Footfall on high streets declined by 13.9% Yo3Y, retail parks saw footfall decrease by -8.1% Yo3Y, and shopping centre footfall declined by -24.1% Yo3Y.

England again saw the shallowest footfall decline of the four nations at -9.9%, followed by Wales at -12.7% and Northern Ireland at -14.7%. Scotland again saw the steepest decline, at -15.8%.

Helen Dickinson OBE, chief executive of the British Retail Consortium, says: “The cost-of-living crisis appears to be driving more people to shop around for the best deals both online and in-store, with the number of visits to individual shops rising in June. This was boosted by the Jubilee celebrations and summer heatwave, which more than compensated for the impact of the rail strikes on city centre footfall. However, this has not translated into in-store and online sales, with volumes down significantly in recent months as consumers tightened their belts.

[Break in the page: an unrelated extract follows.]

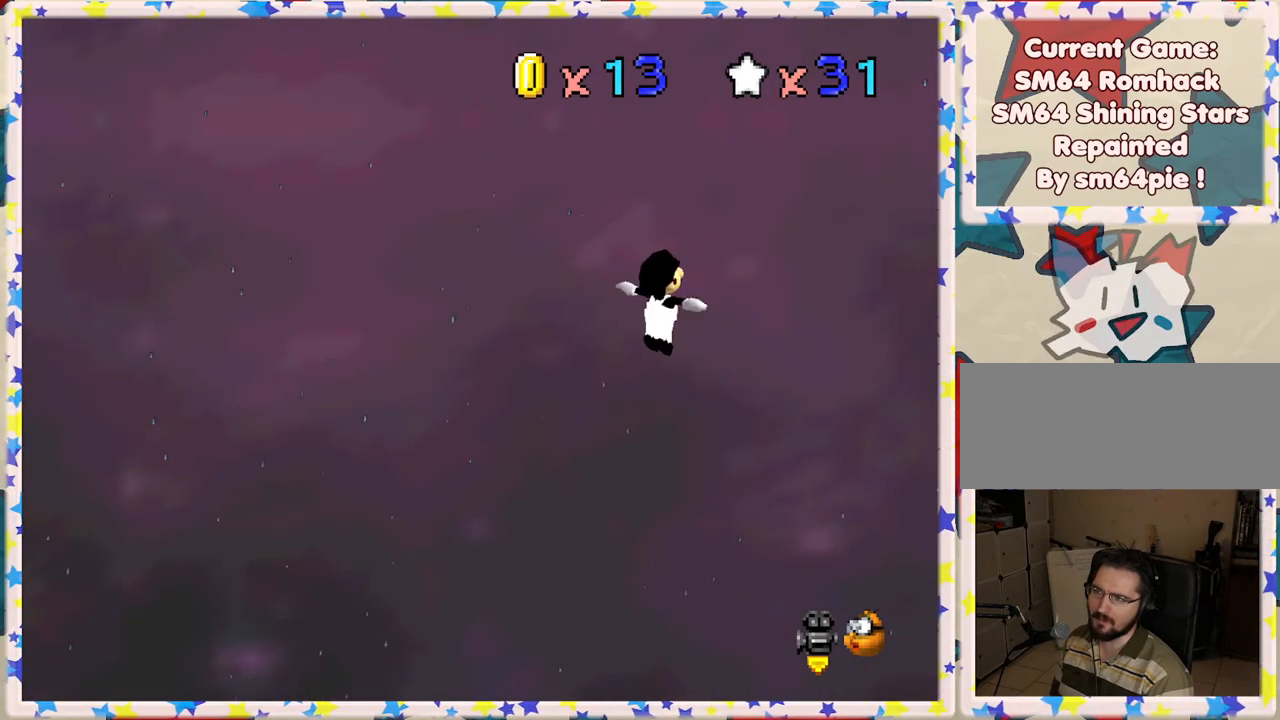
{"buttons": [], "left_stick": "down-left", "events": [[217, "B", "down"], [267, "left_stick", "down-left"], [417, "B", "up"]]}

“Rising inflation, particularly soaring energy costs, is limiting customer spending power and damaging consumer confidence. This is only set to worsen in October as the energy price cap rises and the colder weather increases usage. With many people struggling, retailers are doing all they can to support their most vulnerable customers – from expanding value ranges to offering discounts to vulnerable groups, raising staff pay and investing in lower prices for the future.”